▸ **Given passage**:
Segment Open
Happy New Year everyone,
For those who may be struggling to get started, I am sharing a Kaggle-based notebook that you can copy, edit, and run end-to-end to generate a submission that beats the baseline on the public leaderboard, with a runtime of under 10 minutes.
Notebook: https://www.kaggle.com/code/juliusmwangi/ey-urban-heat-island-challenge
I’m currently facing a large performance gap compared to top competitors (PL scores in the 0.8–0.9 range), while my models are oscillating around PL ≈ 0.39, despite a CV ≈ 0.55, which suggests domain shifts.
I’d appreciate any pointers on improving generalization e.g. cv shcheme that worked, features that are really important...Any insights would be greatly appreciated.
All the best to everyone
Thanks @Juliuss for sharing !
Of course there is a domain shift, because the training data are from South America countries (Chile, Brazil) while the test data comes from Sierre Leone (Africa). We know that it is hotter in Africa, that's where the domain shift lies for sure and also in the features from Sentinel-2. I was able to address it by some things that I can't share at this stage of the challenge. For instance, once I used it I had a CV=0.62 and LB = 0.64.
my guy! always doing marvelous. thanks for the insights.
check your inbox man
Segment Closed
▸ **Check your understanding**:
**A)** Reproduce the stretch of the forum thread from "All the best" through "for the insights." word for word.
**B)** Rewrite all of the point-tracking entries with each occurrence of "zero-indexed" changed to "0-indexed", leaving everything else untouched.

▸ **Records to process**:
Segment Open
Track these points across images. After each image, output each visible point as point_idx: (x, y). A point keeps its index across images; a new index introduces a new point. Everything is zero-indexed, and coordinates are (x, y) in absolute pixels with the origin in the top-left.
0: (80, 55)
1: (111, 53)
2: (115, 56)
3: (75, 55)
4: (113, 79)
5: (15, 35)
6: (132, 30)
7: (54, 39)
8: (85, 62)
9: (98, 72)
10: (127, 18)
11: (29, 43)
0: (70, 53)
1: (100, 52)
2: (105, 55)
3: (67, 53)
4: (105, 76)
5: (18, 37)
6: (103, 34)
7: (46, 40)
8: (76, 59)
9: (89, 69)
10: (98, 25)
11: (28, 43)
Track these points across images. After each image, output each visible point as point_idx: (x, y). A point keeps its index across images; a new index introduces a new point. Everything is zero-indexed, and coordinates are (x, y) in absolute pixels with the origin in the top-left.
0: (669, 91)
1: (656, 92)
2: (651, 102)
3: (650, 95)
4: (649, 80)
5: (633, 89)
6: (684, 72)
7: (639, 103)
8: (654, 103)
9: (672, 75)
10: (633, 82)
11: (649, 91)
Segment Closed
▸ **Answers in order**:
**A)**
All the best to everyone
Thanks @Juliuss for sharing !
Of course there is a domain shift, because the training data are from South America countries (Chile, Brazil) while the test data comes from Sierre Leone (Africa). We know that it is hotter in Africa, that's where the domain shift lies for sure and also in the features from Sentinel-2. I was able to address it by some things that I can't share at this stage of the challenge. For instance, once I used it I had a CV=0.62 and LB = 0.64.
my guy! always doing marvelous. thanks for the insights.

**B)**
Track these points across images. After each image, output each visible point as point_idx: (x, y). A point keeps its index across images; a new index introduces a new point. Everything is 0-indexed, and coordinates are (x, y) in absolute pixels with the origin in the top-left.
0: (80, 55)
1: (111, 53)
2: (115, 56)
3: (75, 55)
4: (113, 79)
5: (15, 35)
6: (132, 30)
7: (54, 39)
8: (85, 62)
9: (98, 72)
10: (127, 18)
11: (29, 43)
0: (70, 53)
1: (100, 52)
2: (105, 55)
3: (67, 53)
4: (105, 76)
5: (18, 37)
6: (103, 34)
7: (46, 40)
8: (76, 59)
9: (89, 69)
10: (98, 25)
11: (28, 43)
Track these points across images. After each image, output each visible point as point_idx: (x, y). A point keeps its index across images; a new index introduces a new point. Everything is 0-indexed, and coordinates are (x, y) in absolute pixels with the origin in the top-left.
0: (669, 91)
1: (656, 92)
2: (651, 102)
3: (650, 95)
4: (649, 80)
5: (633, 89)
6: (684, 72)
7: (639, 103)
8: (654, 103)
9: (672, 75)
10: (633, 82)
11: (649, 91)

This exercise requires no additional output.